• GIVEN MATERIAL:

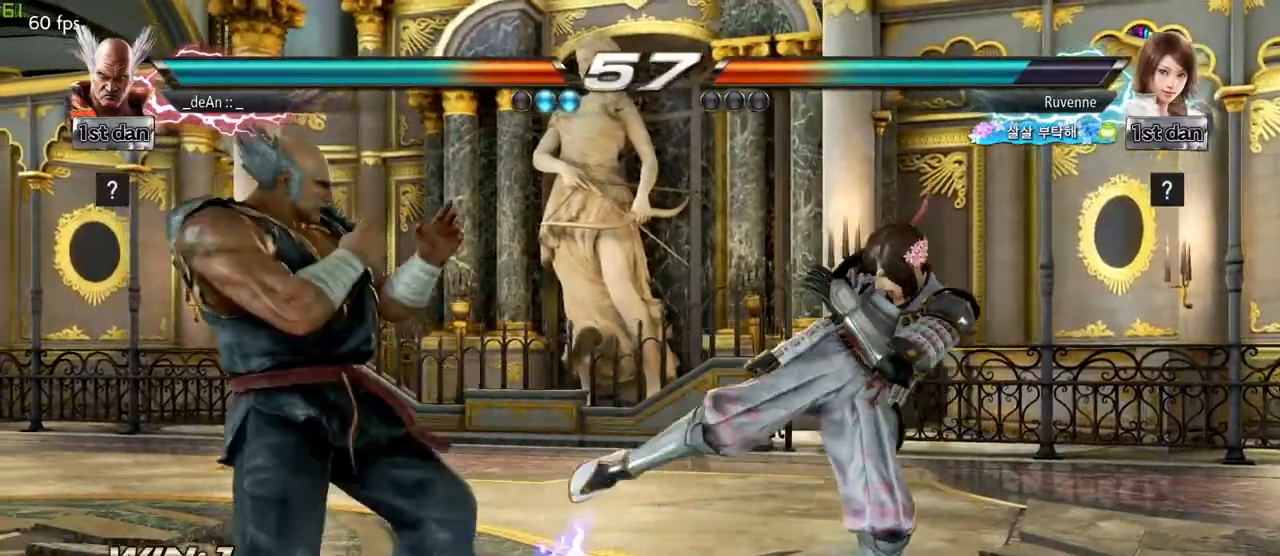
{"buttons": [], "left_stick": "center", "events": [[117, "left_stick", "center"], [233, "SQUARE", "down"], [450, "SQUARE", "up"]]}
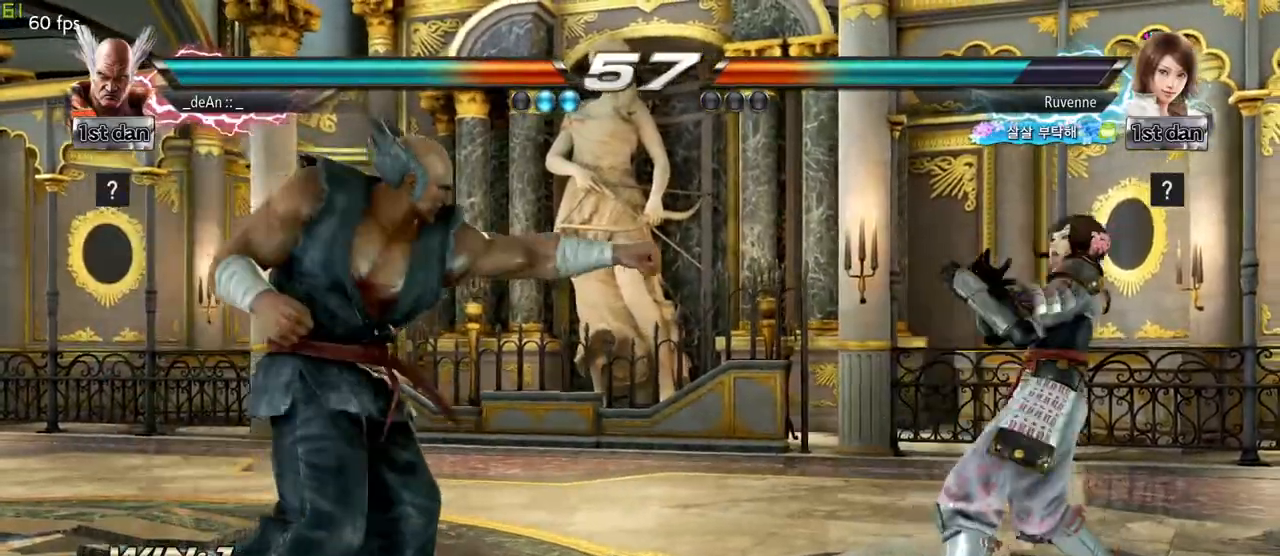
{"buttons": [], "left_stick": "left", "events": [[117, "left_stick", "left"], [183, "left_stick", "center"], [267, "left_stick", "left"], [417, "left_stick", "center"], [500, "left_stick", "left"]]}
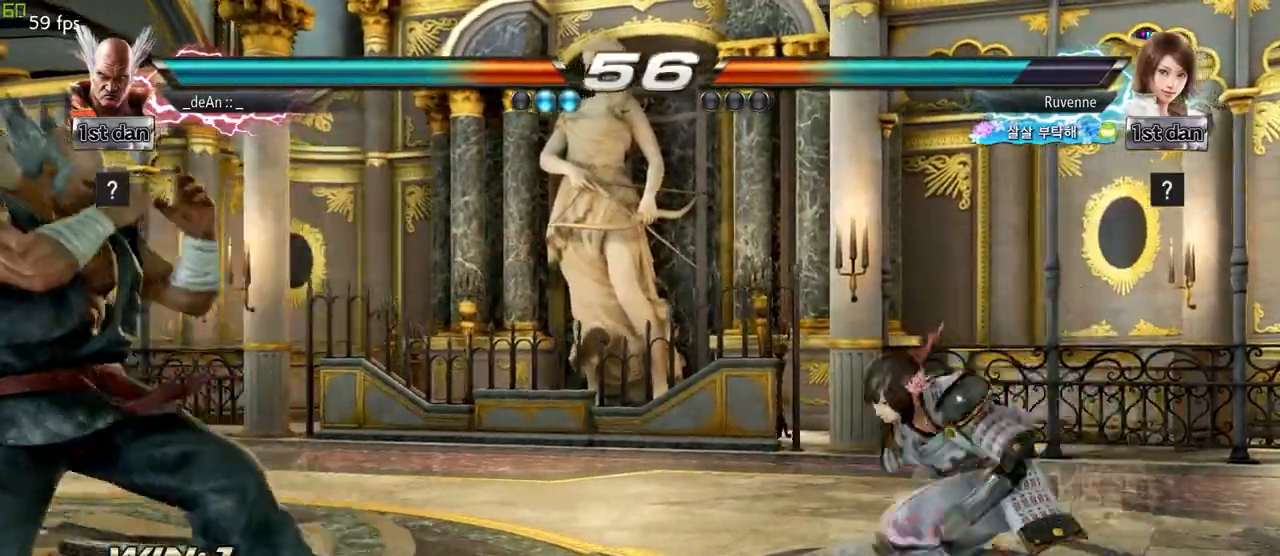
{"buttons": ["SQUARE"], "left_stick": "center", "events": [[100, "left_stick", "center"], [183, "left_stick", "right"], [383, "SQUARE", "down"], [433, "left_stick", "center"]]}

• DIRECTIONS:
Every line of the listing that holds "SQUARE" is to be counted; give only the resulting number.

• RESULT:
2